● What you will do: In the data that follows, count each line holding the string "brown"; answer with the number only.

● Exercise input:
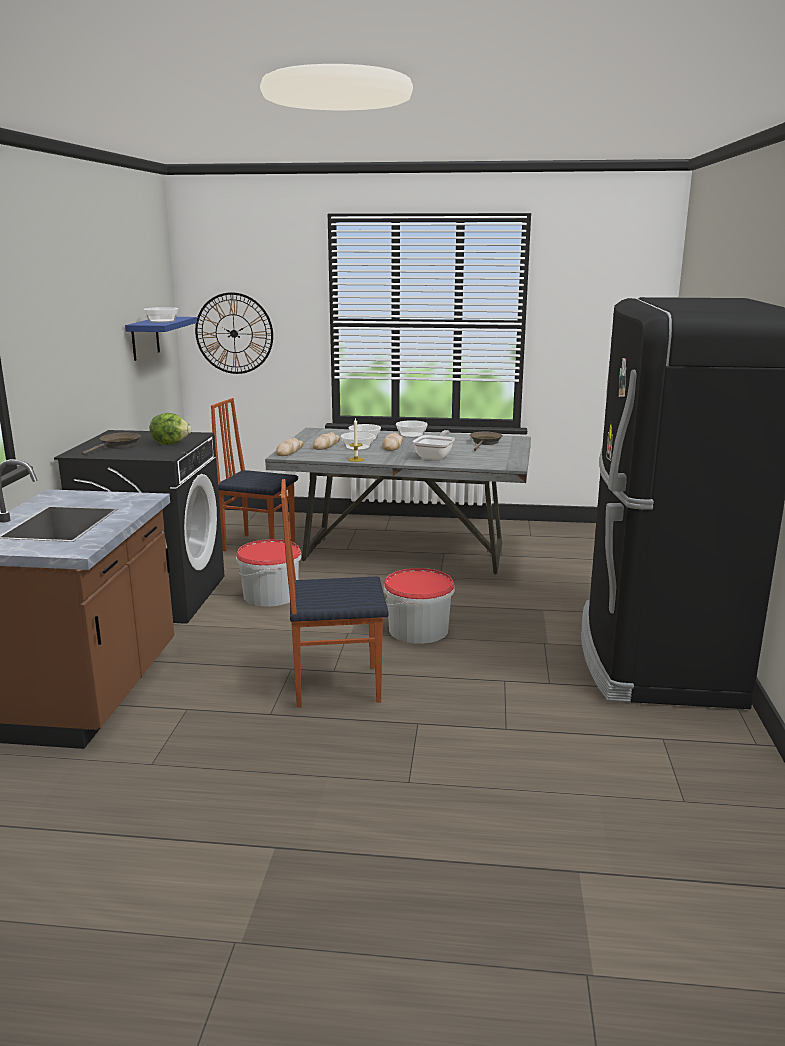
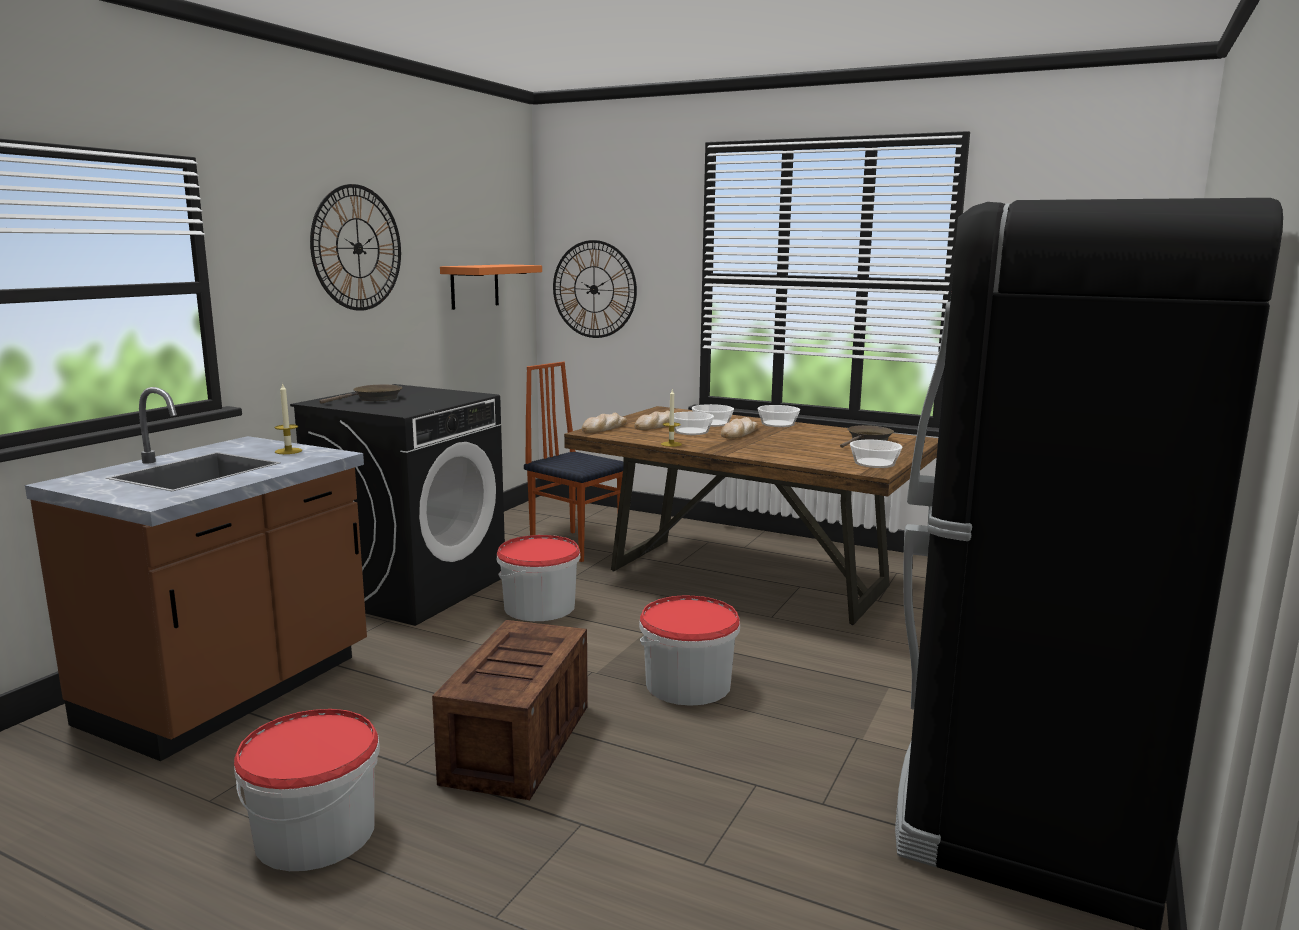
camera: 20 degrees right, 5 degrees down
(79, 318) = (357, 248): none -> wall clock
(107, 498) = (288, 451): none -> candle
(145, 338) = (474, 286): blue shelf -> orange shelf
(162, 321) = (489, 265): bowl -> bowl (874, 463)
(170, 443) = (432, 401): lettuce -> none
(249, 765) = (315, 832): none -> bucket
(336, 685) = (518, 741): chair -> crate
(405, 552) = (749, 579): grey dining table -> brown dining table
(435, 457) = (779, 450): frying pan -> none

* * *

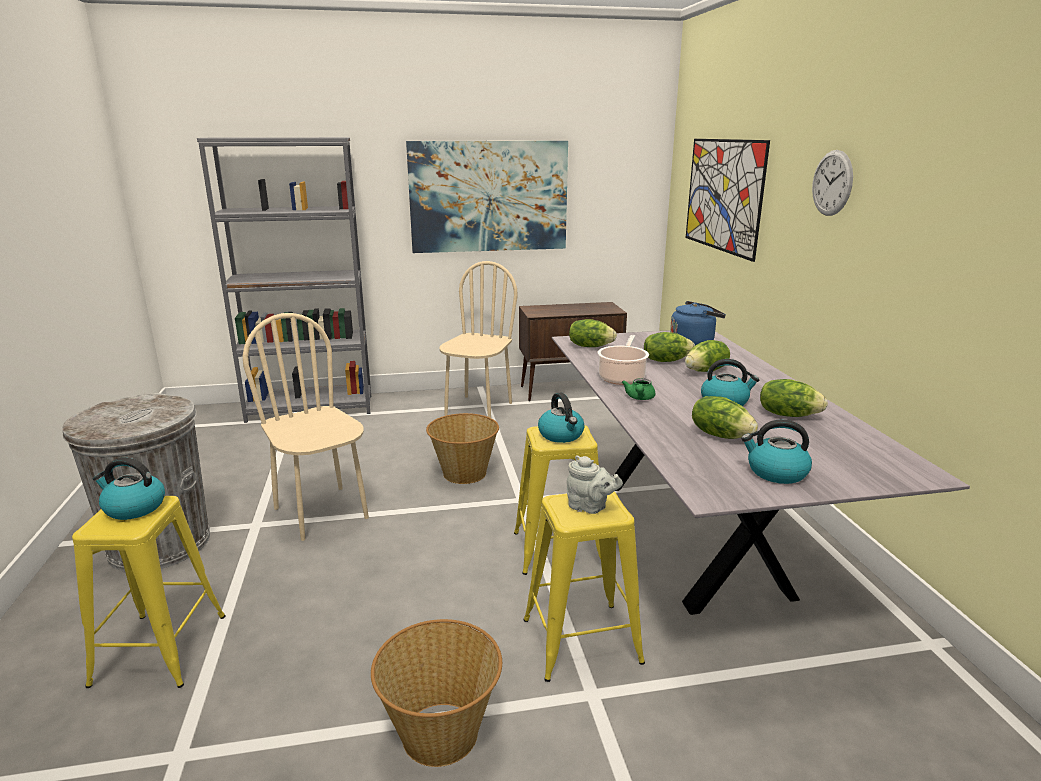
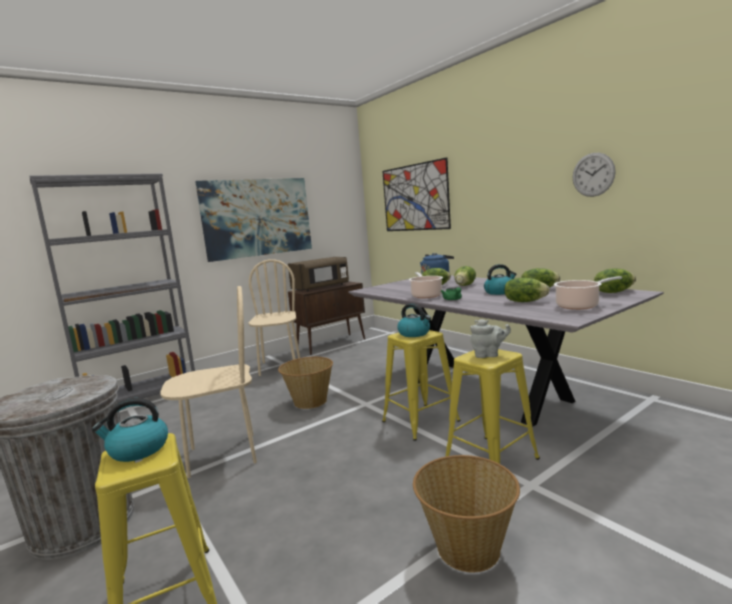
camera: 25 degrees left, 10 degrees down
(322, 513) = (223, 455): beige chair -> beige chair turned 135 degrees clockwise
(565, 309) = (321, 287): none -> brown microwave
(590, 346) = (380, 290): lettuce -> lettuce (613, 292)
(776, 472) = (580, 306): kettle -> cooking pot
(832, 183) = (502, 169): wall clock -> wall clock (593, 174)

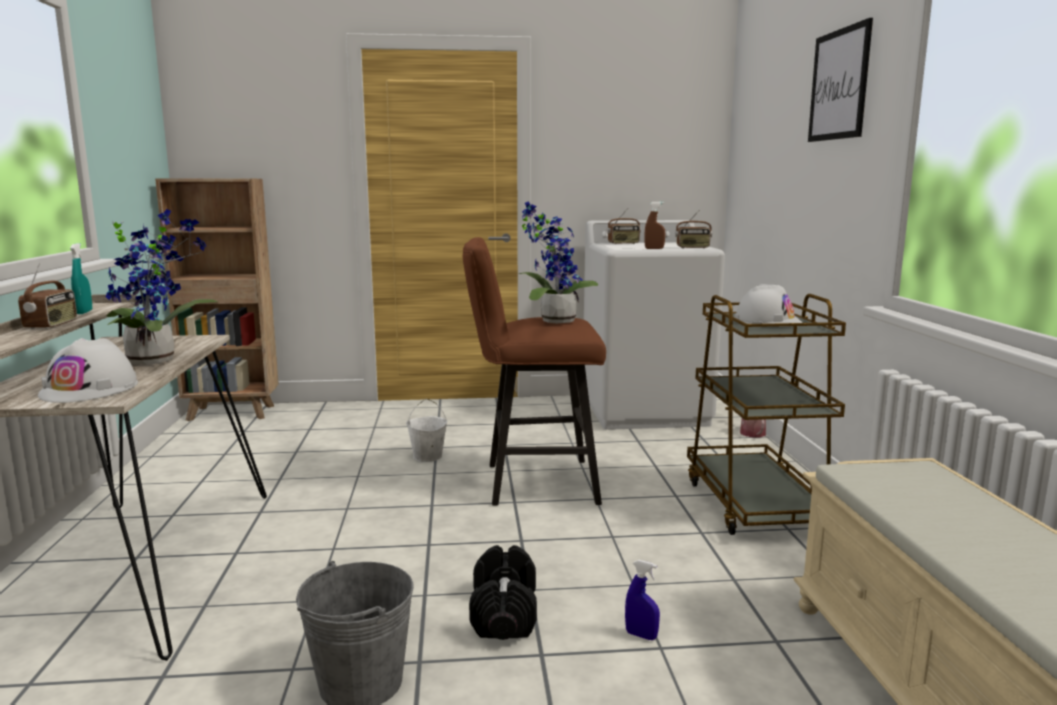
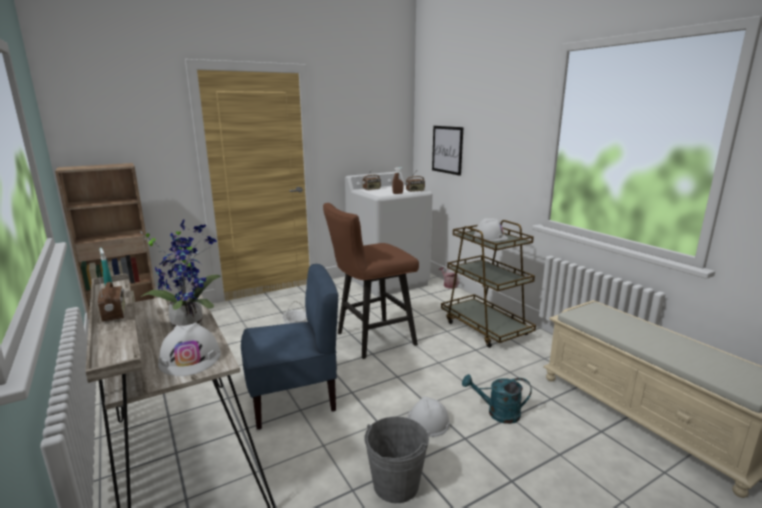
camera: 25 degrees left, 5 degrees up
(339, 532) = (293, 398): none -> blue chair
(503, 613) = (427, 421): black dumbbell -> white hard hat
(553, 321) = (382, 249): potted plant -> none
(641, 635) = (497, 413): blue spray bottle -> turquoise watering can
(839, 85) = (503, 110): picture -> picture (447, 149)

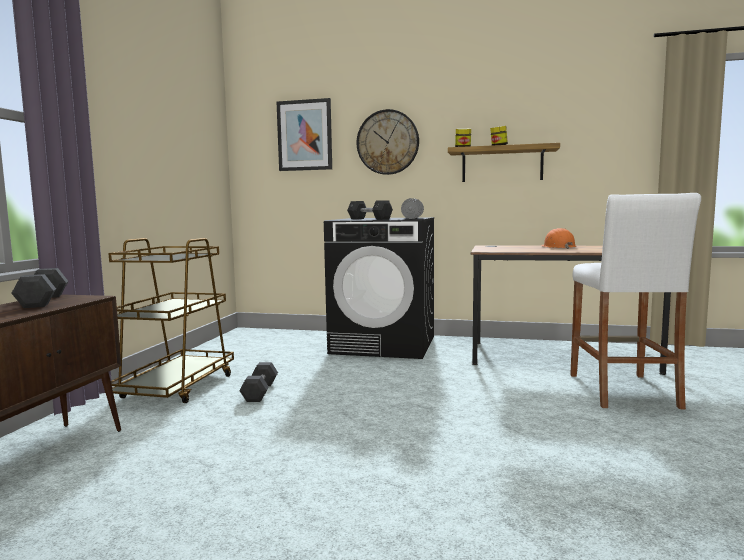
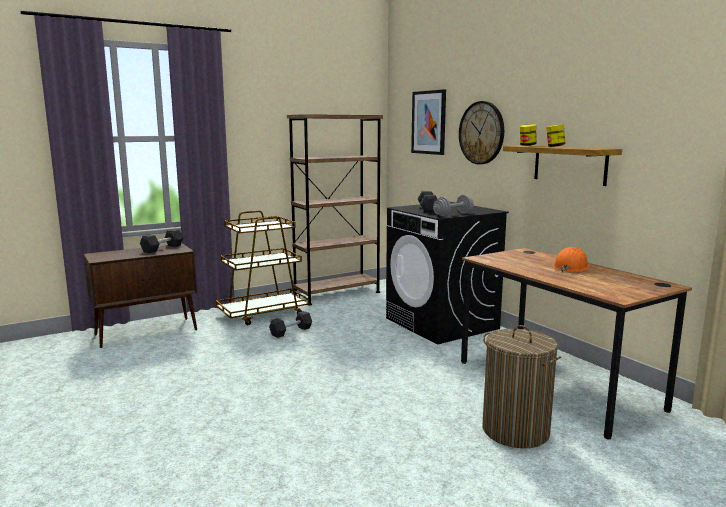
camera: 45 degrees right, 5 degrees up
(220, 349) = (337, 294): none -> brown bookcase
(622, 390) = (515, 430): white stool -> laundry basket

● Task answer: 3